Abi Mulia

Just another Abi Mulia site

About Me

Experience

Portfolio

Enhancing Docker Swarm High Availability

Abi

October 5, 2022

The Problem

Right now, our server setup is a bit risky. We’re using ProdBackend1 as the only boss (Manager) and ProdBackend2 as the helper (Worker). The issue is, if ProdBackend1 crashes or takes a nap, the whole system goes offline. There’s no backup plan, so everything stops until the manager is back up. It’s basically a “one-man show” that could break at any moment.

The Goal

Here’s how we’re gonna fix it:

Specific: We want to add more “bosses” to the team. Instead of just one manager, we’ll have three managers so they can back each other up.
Measurable: The goal is to keep the system running even if one manager fails. We should see zero downtime for the cluster management.
Achievable: We just need to add or promote nodes to reach that 3-manager setup, which is the standard “best practice” for this kind of thing.
Relevant: This makes our app much more reliable. We won’t have to panic every time a server has a hiccup.
Time-bound: Get this new “safety net” setup ready and tested by this week.

The Bottom Line

“We’re moving from a ‘fragile’ setup to a ‘strong’ one by having three managers. This way, if one goes down, the other two just take over, and nobody even notices there was a problem.”

Proof of Concept (POC)

Currently, our Docker Swarm setup relies on a two-server configuration: ProdBackend1 as the Swarm Manager and ProdBackend2 as a Worker. While this works for basic operations, we identified a major risk: if the manager node goes down, the entire swarm management becomes unavailable. This POC was conducted to demonstrate the vulnerability of our current setup and the benefits of moving to a Three-Manager Quorum.

Phase1: Testing the “Single Point of Failure”

We started with a cluster consisting of one Manager and two Workers. To see how it handles pressure, we deployed three services: Simpleweb (7 replicas), Hello-world (2 replicas), and Swarm-viz.

Docker01
- 1 hello world app
- 2 simple web apps
- 1 swarm-viz app
Docker02
- 2 simple web apps
- 1 hello world app
Docker03
- 3 simple web apps

Scenario A: Worker Node Failure
- Action: We Shut down the worker node ( Docker Server 03)
- Result: The Swarm Manager successfully redistributed all tasks to the remaining available nodes (Docker01 and Docker02).
  This proved that the swarm handles worker failures perfectly.
- Bring Up Docker 03
Scenario B: Manager Node Failure (The “Nightmare” Scenario)
- Action: We simulated a crash on the Manager node (Docker01).
- Result: Even though existing services on Docker02 and Docker03 were still running, no new services could be created or moved. All management operations were paralyzed until Docker01 was brought back online.
  
  Even Docker03 is running no node moved/created
- Bring Docker01 Back Online
- All node restored on Docker01

Phase 2: Implementing the Solution (Multi-Manager Setup)

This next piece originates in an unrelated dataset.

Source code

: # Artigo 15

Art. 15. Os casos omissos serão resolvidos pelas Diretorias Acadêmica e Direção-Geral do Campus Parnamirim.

To fix the issue found in Phase 1, we upgraded the cluster to a Three-Manager configuration (one Leader and two Followers). This setup uses the Raft Consensus Algorithm to ensure that even if the leader fails, a new one is automatically elected.

The “Survival” Test
- Action: We shut down the primary Leader (Docker01).
- Result: The cluster didn’t blink! Docker02 was immediately elected as the new Leader, and Docker03 became the Follower.
  All services from the failed node were automatically moved to the healthy ones without any manual intervention.

Conclusion & Recommendation

The POC proves that a single-manager setup is a “ticking time bomb” for production. By simply adding more managers to form a quorum:

We achieve Fault Tolerance: The swarm survives even if one manager goes offline.
Self-Healing: Services are automatically rescheduled during a manager failure. +1

Recommendation: We should proceed with upgrading our production environment to a minimum of three manager nodes to ensure 100% management availability.